Il passato ci aveva consegnato un’idea della vita, un’eredità di valori, distillati nel tempo, verificati, provati, che era fatta non tanto di grandi principi, quanto di piccole attenzioni, di valutazioni delle cose anche più semplici, alla base delle quali c’era il rispetto di un ordine universale che, per parola di Dio, era buono, al di là delle nostre opinioni: Vide che tutto era buono. Solo a noi è venuto in mente, e ci siamo rilasciati il permesso, di sterminare le specie vegetali e animali nella convinzione che sia irrilevante la loro esistenza, così come si crede naturale alterare l’ambiente, annientare foreste, spargere veleni nell’aria, nell’acqua e nella terra.

La conoscenza, ad esempio, procedeva individuo per individuo evitando generalizzazioni, astrazioni, etichette: il contadino uccideva le volpi e le faine che gli procuravano danno, ma non aveva nella mente l’idea di animale nocivo. Anzi, andava oltre: per una tradizione che si conosce già nel Medio Evo lasciava di proposito nei campi durante le raccolte, sulle piante, sopra le viti, qualche spiga, qualche frutto, qualche grappolo destinati a chi aveva fame, ma soprattutto agli animali, come gli uccelli, in modo che si potessero sfamare, soprattutto all’arrivo del freddo. Allorché insetti, topi, talpe infestavano i campi, si chiamavano stregoni e incantatori, e anche i parroci per le benedizioni. Ma se si va a vedere nel vecchio Rituale la formula di tale esorcismo, si trova che non si chiede a Dio lo sterminio di questi animali, ma semplicemente l’allontanamento: che se ne vadano altrove, dove non possano fare danno.

Questo rispetto nei confronti della natura non l’abbiamo più: la logica economica impone di maciullare con le ruote dei trattori l’eccedenza di prodotti, di frutta che potrebbe abbassare i prezzi, costringe a bruciare il caffè, destinare i cereali alla produzione di combustibile.

Anche l’insegnamento della Scuola di Francoforte, sulla strada tracciata da Freud nel Disagio della civiltà, non è valso a nulla. Diceva semplicemente: più l’uomo acquista in benessere, in utile, più perde in libertà e in valori. Se ne discusse a lungo, contestando la società dei consumi. La contestazione aveva anche questa tra le sue verità, ma non ha inciso minimamente nei comportamenti. La difesa dell’ambiente ha prodotto l’industria della difesa dell’ambiente.

De La gabbia matta si può dire che sia un antidoto coraggioso rispetto alla spropositata dimensione del fenomeno, contro l’estraniazione dell’uomo da mondo.
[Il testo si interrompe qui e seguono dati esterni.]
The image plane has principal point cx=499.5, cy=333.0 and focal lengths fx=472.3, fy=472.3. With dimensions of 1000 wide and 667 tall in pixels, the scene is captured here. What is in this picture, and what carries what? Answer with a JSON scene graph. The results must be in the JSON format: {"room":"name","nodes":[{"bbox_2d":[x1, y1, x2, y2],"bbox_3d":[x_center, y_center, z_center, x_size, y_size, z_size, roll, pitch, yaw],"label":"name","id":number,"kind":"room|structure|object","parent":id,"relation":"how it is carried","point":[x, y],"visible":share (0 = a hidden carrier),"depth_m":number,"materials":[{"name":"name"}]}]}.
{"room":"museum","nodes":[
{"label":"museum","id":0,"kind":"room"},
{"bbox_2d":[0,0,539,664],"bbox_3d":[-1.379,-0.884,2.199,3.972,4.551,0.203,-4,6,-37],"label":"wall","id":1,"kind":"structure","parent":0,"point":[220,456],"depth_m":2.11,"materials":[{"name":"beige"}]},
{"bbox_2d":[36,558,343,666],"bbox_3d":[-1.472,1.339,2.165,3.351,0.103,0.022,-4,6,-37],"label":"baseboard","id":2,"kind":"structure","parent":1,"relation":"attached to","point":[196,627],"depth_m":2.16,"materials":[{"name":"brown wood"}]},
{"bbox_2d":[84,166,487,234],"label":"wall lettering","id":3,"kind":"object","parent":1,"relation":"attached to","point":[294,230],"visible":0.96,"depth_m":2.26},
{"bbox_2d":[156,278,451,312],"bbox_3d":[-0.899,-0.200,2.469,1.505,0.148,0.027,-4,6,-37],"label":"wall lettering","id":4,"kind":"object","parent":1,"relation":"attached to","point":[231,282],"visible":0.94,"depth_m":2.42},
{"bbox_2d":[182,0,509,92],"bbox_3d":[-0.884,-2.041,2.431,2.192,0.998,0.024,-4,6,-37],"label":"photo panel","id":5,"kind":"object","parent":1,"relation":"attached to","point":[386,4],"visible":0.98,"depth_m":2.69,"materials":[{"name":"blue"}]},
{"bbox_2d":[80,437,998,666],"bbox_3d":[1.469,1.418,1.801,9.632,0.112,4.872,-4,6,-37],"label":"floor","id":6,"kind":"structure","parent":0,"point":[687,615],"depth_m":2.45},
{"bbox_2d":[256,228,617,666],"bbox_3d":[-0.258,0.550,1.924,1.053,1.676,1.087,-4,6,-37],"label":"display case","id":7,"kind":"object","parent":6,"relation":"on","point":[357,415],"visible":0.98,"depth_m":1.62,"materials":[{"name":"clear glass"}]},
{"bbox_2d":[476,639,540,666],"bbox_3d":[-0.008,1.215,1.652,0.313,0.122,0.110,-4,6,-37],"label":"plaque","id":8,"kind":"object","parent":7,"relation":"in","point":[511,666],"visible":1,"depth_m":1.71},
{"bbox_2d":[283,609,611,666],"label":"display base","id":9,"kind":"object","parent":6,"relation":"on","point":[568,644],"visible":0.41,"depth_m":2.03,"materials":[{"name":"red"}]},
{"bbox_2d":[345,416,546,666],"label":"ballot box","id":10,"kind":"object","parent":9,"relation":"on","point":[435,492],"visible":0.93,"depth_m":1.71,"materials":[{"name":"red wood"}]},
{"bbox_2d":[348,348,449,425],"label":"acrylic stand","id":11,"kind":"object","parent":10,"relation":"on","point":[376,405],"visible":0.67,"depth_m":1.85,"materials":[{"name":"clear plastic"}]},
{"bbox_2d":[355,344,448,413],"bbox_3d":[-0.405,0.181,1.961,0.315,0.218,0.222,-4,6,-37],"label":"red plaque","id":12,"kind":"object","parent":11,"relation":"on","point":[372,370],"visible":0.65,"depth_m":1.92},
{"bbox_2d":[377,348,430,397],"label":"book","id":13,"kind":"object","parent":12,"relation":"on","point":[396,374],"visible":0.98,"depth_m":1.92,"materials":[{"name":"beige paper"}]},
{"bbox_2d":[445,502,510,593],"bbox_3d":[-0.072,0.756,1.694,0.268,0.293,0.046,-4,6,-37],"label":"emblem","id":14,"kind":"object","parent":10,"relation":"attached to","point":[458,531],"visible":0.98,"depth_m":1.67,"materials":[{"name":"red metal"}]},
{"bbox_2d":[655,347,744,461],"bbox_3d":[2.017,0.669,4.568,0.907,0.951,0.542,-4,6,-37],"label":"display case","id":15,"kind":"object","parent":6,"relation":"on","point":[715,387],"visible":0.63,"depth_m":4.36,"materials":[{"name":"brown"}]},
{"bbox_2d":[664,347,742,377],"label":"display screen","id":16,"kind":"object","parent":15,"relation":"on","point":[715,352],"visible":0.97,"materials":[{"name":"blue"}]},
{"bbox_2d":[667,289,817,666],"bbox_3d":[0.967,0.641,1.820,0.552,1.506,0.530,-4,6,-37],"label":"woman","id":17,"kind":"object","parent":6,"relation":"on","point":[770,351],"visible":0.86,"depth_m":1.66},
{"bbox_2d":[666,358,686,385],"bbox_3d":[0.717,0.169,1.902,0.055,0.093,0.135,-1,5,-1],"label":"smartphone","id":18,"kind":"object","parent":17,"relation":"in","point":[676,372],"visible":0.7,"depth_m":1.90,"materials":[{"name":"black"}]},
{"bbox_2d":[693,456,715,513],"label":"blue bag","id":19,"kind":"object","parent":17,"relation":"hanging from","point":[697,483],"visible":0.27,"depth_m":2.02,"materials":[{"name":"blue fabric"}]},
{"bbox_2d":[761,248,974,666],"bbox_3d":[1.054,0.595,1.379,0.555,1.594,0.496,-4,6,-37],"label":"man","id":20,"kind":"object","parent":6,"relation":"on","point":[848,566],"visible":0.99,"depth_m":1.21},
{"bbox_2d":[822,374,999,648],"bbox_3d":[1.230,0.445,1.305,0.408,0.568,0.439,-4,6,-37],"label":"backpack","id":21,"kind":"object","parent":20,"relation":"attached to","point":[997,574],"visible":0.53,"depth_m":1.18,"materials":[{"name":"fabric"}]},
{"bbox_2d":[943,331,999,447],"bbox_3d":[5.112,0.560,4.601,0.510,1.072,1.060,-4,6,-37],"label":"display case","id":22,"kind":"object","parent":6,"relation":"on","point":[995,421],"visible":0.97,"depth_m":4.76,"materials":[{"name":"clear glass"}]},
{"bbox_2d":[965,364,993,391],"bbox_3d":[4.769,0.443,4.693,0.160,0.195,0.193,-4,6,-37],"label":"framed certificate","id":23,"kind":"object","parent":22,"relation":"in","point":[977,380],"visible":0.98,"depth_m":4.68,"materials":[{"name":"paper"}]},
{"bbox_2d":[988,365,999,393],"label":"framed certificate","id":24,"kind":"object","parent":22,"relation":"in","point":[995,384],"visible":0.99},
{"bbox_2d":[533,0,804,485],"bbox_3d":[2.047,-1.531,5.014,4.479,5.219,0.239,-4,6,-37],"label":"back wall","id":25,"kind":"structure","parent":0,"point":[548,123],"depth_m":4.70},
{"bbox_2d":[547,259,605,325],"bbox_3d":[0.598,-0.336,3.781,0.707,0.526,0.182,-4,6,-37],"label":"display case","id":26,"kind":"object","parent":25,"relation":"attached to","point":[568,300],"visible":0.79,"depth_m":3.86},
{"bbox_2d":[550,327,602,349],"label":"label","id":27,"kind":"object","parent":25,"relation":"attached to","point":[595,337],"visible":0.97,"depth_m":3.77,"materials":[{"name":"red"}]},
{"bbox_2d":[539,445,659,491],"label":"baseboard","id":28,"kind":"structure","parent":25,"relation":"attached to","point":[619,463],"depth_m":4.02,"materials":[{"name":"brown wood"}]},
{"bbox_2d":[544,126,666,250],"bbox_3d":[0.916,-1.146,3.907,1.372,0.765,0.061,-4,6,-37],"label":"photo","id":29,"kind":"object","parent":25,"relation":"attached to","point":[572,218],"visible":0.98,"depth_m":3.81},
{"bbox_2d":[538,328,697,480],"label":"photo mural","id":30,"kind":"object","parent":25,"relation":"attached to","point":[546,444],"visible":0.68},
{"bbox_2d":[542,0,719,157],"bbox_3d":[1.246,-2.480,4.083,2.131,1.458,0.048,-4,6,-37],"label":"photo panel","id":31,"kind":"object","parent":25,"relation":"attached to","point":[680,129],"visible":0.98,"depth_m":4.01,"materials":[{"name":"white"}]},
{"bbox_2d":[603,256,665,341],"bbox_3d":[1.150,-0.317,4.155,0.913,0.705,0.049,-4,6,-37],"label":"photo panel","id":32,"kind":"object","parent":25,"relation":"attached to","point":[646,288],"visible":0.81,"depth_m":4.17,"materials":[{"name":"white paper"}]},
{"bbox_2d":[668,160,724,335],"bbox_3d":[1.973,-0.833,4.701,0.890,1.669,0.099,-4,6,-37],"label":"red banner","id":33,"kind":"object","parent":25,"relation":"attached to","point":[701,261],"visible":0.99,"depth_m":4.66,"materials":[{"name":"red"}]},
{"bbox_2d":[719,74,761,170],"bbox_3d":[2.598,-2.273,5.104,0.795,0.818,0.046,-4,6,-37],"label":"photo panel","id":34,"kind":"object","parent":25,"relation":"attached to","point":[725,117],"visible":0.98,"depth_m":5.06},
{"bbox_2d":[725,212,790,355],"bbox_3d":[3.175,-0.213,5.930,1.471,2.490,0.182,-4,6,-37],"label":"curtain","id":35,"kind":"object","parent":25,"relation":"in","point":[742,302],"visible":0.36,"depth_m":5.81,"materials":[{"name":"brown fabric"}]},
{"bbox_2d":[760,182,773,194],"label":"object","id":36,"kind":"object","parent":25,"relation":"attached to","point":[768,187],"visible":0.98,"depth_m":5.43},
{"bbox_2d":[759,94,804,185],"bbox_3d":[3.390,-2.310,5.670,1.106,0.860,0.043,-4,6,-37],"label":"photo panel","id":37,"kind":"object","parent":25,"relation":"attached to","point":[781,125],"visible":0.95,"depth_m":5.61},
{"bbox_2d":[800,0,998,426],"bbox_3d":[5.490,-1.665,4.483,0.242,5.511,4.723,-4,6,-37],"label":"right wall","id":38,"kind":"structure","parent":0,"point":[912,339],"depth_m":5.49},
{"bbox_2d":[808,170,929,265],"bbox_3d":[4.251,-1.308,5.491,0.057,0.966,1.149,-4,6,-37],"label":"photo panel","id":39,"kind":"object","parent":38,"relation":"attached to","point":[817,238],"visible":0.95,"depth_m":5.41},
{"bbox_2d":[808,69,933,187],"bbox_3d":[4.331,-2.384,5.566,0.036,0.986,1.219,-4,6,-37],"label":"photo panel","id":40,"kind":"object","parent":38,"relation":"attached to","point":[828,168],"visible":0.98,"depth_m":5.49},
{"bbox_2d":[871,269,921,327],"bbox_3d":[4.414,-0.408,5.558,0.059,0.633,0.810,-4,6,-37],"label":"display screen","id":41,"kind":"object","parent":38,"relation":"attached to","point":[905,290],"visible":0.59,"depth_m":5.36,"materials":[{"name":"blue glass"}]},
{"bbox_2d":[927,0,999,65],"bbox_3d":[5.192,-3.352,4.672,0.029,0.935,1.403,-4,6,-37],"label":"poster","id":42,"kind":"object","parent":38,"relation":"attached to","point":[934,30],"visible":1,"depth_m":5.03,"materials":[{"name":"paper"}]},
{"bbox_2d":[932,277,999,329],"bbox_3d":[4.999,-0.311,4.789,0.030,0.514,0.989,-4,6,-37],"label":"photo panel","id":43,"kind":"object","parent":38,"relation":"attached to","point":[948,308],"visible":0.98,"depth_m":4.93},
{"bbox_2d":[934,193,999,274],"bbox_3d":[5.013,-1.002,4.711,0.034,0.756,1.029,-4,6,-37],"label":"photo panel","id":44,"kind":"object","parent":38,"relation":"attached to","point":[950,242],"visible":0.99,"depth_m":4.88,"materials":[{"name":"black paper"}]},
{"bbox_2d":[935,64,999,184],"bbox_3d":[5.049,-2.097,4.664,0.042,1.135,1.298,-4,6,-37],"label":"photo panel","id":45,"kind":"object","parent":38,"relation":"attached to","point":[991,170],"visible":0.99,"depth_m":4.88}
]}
Nella cultura sommersa c’era un collegamento in una sola vita degli aspetti polimorfi della manifestazione: l’operazione più importante dopo quella di imporre il nome alle cose. Ecco quello che stiamo distruggendo ponendo l’utile come fine assoluto: prima di depauperare il mondo con le devastazioni, spegneremo la luce che brilla in ogni creatura, la favilla che illumina ogni uomo che viene nel mondo, trasformando il mondo in una gelida palude d’indifferenza.